TASK ITEM:
Please write out exactly, without any picture, each line from the first in the listing through the line that includes "Defined with RandomForestRegressor(random_state=42)".
GIVEN DATA Block Start
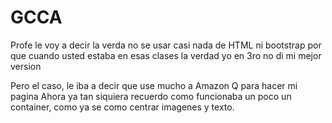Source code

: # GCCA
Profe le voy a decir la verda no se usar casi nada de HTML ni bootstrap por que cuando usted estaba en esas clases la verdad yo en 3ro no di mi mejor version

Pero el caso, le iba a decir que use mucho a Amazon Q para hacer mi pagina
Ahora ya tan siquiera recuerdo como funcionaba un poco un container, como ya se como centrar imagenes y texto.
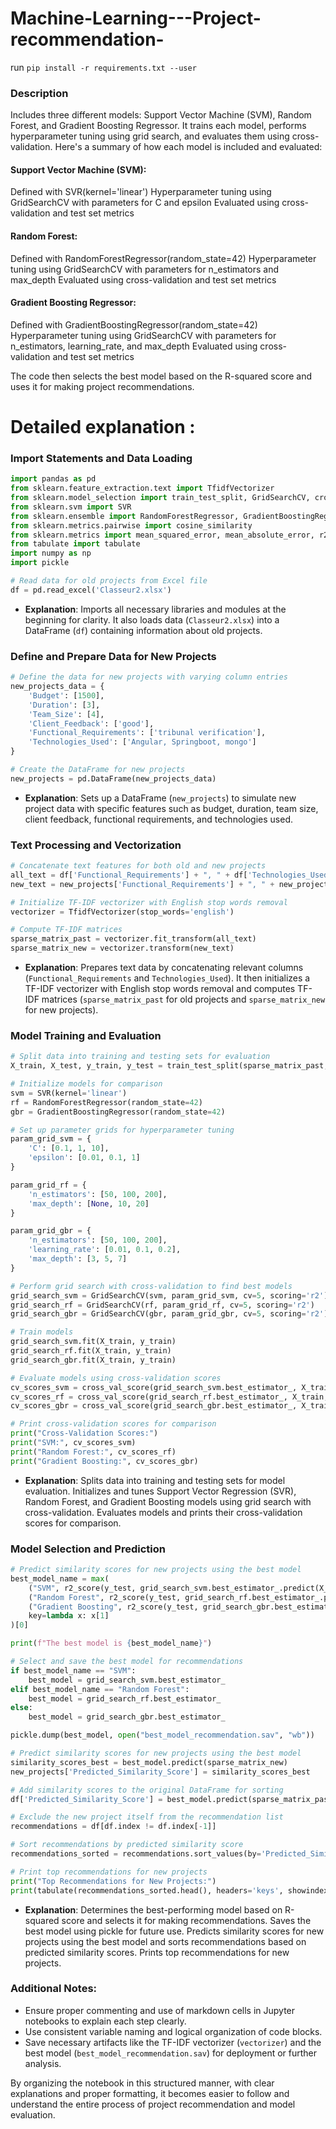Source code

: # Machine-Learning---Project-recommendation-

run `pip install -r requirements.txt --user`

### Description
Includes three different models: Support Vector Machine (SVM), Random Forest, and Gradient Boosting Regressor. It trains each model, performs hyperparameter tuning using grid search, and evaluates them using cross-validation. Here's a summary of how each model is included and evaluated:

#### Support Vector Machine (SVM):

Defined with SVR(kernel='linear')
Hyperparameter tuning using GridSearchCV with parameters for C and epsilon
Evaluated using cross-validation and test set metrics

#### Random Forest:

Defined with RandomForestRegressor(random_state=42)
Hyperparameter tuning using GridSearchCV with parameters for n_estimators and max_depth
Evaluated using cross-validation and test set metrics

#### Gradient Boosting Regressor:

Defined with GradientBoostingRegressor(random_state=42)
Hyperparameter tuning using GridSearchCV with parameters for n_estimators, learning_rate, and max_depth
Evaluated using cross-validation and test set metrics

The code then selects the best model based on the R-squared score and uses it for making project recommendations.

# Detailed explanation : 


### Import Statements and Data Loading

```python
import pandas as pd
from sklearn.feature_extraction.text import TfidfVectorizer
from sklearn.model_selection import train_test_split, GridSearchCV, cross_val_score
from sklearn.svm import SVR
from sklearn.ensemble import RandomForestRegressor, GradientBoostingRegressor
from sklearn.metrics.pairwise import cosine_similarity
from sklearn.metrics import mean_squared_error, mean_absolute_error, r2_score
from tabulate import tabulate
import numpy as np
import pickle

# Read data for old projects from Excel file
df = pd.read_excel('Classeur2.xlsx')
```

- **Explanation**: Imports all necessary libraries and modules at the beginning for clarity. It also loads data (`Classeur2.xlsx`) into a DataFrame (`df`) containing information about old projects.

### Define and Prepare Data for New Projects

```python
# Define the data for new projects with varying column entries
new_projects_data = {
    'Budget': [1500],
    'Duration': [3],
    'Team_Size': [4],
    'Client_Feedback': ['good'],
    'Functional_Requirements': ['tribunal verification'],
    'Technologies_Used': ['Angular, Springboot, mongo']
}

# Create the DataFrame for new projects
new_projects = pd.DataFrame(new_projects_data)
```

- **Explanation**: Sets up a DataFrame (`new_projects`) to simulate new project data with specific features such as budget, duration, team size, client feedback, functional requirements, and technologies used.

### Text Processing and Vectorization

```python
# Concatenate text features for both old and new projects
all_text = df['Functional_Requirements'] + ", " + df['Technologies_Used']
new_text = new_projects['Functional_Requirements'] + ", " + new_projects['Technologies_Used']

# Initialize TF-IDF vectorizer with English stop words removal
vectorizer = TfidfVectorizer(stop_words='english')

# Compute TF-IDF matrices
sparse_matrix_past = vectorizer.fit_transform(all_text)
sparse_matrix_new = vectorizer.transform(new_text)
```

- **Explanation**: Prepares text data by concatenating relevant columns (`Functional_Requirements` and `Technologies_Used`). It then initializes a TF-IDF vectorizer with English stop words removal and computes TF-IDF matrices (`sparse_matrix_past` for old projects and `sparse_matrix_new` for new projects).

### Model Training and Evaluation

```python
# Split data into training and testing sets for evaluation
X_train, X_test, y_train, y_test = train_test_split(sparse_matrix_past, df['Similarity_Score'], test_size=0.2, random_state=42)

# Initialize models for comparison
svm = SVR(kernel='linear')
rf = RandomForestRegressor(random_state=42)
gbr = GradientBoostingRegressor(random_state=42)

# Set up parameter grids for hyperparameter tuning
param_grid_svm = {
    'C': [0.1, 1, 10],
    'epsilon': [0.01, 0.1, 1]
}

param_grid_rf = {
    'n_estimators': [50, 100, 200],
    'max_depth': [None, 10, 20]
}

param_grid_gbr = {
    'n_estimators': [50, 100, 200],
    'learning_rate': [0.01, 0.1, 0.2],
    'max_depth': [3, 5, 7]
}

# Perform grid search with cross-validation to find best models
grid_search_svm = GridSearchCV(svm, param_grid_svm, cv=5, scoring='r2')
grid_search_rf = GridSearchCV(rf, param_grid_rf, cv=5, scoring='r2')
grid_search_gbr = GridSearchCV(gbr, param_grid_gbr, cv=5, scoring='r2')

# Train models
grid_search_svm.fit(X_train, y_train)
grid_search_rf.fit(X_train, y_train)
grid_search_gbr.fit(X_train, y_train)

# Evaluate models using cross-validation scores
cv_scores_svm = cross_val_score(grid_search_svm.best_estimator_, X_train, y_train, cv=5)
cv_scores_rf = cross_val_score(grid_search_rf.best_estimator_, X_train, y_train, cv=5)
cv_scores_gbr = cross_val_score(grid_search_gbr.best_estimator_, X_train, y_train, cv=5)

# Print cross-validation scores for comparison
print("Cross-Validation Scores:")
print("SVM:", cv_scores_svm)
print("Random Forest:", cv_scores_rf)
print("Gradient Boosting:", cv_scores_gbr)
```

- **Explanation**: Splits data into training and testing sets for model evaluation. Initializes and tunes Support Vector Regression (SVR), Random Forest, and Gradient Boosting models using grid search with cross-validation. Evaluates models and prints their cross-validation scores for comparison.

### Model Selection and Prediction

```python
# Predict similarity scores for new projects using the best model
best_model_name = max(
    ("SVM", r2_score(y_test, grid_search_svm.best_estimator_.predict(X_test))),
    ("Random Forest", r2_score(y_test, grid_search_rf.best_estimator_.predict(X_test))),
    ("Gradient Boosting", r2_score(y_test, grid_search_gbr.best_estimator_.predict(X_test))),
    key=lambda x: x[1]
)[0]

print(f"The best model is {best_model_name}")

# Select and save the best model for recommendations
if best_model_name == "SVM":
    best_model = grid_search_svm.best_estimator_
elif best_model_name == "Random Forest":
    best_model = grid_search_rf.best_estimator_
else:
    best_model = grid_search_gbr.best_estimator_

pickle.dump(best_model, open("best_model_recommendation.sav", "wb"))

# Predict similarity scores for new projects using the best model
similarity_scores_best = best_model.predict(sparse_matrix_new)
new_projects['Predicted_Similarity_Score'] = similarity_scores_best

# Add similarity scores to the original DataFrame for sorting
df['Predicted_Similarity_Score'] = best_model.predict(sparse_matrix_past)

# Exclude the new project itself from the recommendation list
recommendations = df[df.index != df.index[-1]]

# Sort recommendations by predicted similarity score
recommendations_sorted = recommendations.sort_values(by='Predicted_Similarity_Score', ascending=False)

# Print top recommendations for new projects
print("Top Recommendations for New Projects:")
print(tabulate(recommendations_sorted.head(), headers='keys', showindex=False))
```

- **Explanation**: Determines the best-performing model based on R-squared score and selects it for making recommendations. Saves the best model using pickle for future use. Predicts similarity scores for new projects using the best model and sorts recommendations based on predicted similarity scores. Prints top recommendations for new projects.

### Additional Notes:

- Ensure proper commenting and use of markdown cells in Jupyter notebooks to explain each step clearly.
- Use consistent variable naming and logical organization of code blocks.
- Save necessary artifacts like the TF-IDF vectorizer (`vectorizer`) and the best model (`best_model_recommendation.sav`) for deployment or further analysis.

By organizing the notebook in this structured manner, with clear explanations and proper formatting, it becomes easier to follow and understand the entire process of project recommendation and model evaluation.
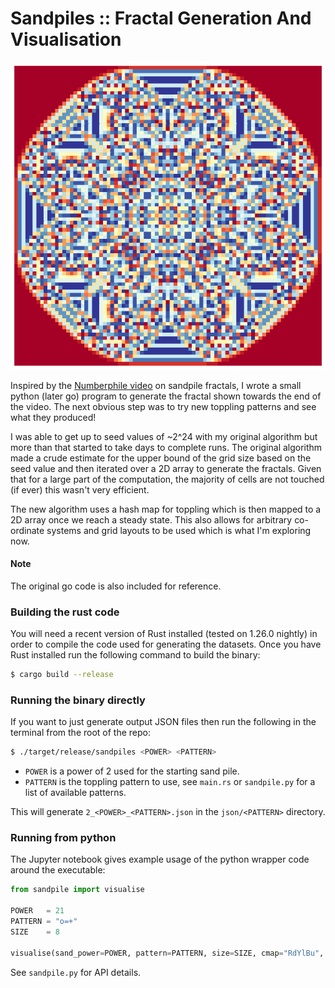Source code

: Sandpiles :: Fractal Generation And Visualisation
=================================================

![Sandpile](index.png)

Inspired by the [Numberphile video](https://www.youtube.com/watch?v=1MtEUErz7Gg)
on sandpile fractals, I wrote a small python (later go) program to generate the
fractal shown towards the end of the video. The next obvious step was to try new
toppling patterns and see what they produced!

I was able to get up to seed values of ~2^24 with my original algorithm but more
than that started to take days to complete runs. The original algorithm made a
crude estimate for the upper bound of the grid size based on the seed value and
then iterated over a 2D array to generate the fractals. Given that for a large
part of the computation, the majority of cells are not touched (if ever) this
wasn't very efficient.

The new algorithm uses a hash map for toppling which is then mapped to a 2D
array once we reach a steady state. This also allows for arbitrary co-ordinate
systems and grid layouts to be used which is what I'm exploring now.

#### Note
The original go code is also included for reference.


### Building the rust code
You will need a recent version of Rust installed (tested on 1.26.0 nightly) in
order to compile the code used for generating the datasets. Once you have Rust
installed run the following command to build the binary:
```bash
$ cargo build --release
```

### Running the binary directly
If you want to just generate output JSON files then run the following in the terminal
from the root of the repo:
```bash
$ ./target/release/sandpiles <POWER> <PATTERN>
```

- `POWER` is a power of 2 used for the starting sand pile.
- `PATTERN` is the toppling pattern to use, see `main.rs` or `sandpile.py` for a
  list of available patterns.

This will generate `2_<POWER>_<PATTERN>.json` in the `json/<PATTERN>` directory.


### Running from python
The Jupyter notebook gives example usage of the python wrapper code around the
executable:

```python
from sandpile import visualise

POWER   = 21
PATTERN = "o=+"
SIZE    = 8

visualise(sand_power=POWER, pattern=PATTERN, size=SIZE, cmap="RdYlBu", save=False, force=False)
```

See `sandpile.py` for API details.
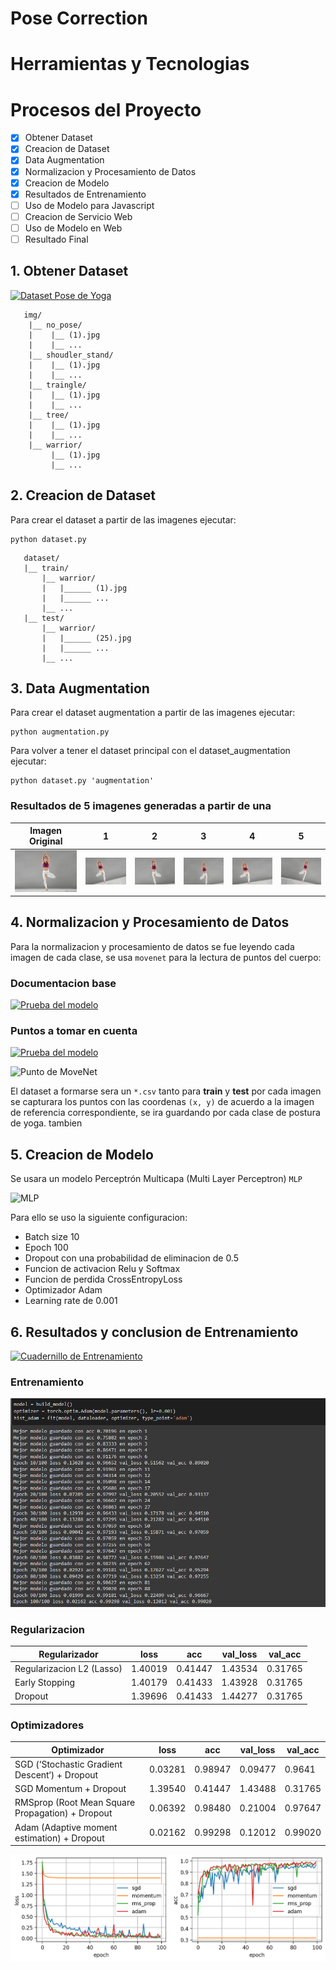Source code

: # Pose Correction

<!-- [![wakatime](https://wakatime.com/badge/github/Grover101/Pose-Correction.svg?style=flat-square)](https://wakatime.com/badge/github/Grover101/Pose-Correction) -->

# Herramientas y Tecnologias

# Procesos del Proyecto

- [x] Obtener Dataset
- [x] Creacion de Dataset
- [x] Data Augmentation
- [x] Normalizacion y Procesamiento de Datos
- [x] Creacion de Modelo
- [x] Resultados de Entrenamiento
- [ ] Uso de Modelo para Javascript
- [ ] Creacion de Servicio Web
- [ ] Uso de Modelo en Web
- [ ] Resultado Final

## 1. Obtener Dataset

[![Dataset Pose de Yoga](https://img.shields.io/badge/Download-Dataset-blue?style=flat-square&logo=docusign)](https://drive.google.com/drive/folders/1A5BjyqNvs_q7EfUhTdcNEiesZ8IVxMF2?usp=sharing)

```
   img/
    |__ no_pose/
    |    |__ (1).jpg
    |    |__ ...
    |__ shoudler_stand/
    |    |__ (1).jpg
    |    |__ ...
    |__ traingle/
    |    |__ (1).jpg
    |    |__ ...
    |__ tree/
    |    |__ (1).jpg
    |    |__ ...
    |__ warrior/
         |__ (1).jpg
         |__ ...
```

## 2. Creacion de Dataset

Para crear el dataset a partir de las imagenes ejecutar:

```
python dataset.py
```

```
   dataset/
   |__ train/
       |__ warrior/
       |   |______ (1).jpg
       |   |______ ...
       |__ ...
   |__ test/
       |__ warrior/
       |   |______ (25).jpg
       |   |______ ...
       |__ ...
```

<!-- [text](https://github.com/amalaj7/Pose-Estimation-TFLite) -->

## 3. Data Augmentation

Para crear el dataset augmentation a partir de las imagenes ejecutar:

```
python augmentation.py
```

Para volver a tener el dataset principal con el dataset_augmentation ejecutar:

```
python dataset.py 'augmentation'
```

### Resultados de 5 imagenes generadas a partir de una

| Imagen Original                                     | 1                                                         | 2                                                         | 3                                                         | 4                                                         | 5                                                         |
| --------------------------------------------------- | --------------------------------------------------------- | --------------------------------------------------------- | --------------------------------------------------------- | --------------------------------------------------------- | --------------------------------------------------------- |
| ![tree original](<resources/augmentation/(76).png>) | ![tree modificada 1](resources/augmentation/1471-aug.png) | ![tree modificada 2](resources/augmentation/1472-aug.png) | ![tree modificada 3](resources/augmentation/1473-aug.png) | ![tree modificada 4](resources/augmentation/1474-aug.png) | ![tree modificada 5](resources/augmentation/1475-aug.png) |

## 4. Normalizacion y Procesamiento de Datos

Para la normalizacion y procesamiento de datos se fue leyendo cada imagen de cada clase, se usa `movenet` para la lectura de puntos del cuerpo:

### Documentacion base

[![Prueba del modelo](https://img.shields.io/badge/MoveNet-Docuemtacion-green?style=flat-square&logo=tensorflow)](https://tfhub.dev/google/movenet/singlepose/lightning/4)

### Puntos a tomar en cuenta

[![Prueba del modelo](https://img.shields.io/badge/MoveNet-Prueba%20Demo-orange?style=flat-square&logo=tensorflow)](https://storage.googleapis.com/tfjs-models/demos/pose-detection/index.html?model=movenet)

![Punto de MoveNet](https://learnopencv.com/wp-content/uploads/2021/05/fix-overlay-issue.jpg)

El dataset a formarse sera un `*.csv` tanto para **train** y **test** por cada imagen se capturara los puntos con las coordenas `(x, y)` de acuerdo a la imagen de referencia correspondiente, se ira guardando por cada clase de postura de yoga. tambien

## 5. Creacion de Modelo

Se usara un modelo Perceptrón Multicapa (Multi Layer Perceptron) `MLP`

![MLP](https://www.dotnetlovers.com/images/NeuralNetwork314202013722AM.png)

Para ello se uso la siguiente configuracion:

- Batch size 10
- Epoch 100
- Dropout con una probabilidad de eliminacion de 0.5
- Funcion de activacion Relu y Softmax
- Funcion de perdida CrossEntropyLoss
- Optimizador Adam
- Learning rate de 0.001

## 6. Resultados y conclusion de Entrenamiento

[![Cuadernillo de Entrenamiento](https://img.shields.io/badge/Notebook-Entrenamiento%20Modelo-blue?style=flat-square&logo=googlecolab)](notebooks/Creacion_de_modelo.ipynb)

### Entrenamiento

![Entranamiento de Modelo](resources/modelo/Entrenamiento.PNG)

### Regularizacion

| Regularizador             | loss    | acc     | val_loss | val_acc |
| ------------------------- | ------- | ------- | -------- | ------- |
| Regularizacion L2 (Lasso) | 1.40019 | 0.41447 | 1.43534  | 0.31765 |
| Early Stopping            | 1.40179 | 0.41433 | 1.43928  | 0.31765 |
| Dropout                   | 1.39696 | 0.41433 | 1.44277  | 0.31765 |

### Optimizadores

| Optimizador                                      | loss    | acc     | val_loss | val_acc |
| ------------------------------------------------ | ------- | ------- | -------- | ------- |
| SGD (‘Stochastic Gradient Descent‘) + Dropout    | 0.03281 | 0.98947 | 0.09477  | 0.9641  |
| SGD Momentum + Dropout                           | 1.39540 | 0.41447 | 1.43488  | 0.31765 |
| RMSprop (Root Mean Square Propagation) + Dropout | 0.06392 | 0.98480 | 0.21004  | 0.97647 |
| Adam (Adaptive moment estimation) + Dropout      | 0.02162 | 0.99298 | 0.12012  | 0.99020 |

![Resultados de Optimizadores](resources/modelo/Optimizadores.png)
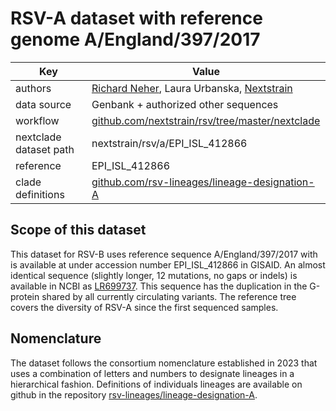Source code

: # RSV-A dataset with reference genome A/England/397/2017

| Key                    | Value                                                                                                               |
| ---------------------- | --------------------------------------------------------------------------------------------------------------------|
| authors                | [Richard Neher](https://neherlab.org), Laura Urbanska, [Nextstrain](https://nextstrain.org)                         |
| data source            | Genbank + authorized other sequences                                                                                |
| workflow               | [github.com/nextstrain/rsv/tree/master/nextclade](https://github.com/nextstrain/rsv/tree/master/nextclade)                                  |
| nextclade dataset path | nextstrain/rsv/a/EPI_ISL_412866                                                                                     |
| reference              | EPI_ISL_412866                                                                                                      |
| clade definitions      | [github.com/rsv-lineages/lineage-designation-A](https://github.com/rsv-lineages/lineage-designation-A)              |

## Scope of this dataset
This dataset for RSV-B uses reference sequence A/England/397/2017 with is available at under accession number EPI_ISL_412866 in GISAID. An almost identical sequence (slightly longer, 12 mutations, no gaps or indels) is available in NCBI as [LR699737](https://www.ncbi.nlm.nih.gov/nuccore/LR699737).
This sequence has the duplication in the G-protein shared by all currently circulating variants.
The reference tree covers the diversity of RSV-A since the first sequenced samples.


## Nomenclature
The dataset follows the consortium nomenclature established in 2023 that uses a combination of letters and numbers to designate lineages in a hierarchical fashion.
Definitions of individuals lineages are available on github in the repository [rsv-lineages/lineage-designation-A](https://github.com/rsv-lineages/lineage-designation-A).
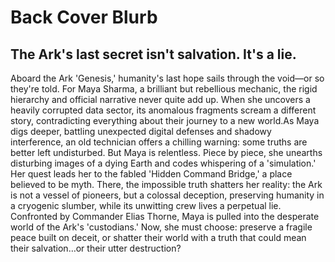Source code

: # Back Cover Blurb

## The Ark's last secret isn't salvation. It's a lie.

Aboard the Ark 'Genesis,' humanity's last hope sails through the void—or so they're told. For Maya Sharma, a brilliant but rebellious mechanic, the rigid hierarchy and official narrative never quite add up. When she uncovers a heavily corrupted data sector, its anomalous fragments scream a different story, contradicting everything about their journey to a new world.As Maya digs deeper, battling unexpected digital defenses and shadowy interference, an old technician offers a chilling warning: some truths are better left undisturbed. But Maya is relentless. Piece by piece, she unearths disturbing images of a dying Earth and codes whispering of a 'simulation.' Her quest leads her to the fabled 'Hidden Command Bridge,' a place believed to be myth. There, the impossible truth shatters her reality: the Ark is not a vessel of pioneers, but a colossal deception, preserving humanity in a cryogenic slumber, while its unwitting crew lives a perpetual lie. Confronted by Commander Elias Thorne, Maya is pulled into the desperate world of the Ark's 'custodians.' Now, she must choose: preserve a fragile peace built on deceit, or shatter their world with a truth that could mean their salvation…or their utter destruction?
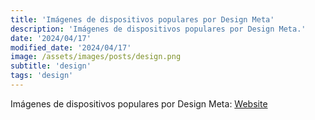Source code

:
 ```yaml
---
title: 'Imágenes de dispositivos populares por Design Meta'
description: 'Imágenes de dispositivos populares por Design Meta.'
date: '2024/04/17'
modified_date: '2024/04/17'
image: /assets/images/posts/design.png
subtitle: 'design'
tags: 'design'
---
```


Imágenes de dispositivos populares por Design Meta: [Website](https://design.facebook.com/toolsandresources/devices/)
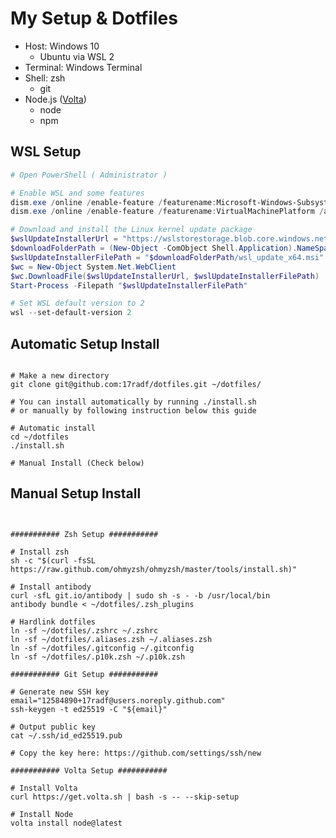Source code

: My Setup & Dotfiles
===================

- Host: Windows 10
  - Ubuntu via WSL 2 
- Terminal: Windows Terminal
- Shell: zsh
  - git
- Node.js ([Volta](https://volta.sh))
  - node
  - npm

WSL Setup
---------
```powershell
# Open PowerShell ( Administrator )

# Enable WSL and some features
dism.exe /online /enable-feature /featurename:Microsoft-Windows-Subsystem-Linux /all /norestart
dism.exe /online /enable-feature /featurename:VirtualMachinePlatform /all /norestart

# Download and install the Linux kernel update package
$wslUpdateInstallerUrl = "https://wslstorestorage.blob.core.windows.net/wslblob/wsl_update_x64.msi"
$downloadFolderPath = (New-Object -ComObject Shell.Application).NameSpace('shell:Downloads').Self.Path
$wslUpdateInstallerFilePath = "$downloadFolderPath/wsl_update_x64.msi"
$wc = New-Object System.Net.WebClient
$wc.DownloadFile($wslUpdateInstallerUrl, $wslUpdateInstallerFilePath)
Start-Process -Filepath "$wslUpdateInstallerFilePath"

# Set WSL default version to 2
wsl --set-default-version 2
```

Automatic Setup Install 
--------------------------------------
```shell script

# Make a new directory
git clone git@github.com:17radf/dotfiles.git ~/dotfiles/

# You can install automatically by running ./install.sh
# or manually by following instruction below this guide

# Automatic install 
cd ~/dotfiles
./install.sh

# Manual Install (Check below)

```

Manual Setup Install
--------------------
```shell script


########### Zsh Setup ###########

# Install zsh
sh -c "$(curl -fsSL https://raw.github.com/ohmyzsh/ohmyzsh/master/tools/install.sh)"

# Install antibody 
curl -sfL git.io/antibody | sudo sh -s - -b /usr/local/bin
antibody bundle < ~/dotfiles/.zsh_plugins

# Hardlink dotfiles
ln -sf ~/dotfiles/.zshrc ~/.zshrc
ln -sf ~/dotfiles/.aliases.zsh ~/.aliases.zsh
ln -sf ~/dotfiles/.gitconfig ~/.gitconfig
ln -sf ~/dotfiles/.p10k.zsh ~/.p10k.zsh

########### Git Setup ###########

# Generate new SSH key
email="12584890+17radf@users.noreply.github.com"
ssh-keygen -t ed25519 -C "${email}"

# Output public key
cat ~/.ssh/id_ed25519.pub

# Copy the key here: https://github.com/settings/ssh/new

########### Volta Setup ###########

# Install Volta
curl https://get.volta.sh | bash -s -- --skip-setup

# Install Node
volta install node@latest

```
GIVEN DATA Block End
RESPONSE AREA:
Source code

: # GCCA
Profe le voy a decir la verda no se usar casi nada de HTML ni bootstrap por que cuando usted estaba en esas clases la verdad yo en 3ro no di mi mejor version

Pero el caso, le iba a decir que use mucho a Amazon Q para hacer mi pagina
Ahora ya tan siquiera recuerdo como funcionaba un poco un container, como ya se como centrar imagenes y texto.
Source code

: # Machine-Learning---Project-recommendation-

run `pip install -r requirements.txt --user`

### Description
Includes three different models: Support Vector Machine (SVM), Random Forest, and Gradient Boosting Regressor. It trains each model, performs hyperparameter tuning using grid search, and evaluates them using cross-validation. Here's a summary of how each model is included and evaluated:

#### Support Vector Machine (SVM):

Defined with SVR(kernel='linear')
Hyperparameter tuning using GridSearchCV with parameters for C and epsilon
Evaluated using cross-validation and test set metrics

#### Random Forest:

Defined with RandomForestRegressor(random_state=42)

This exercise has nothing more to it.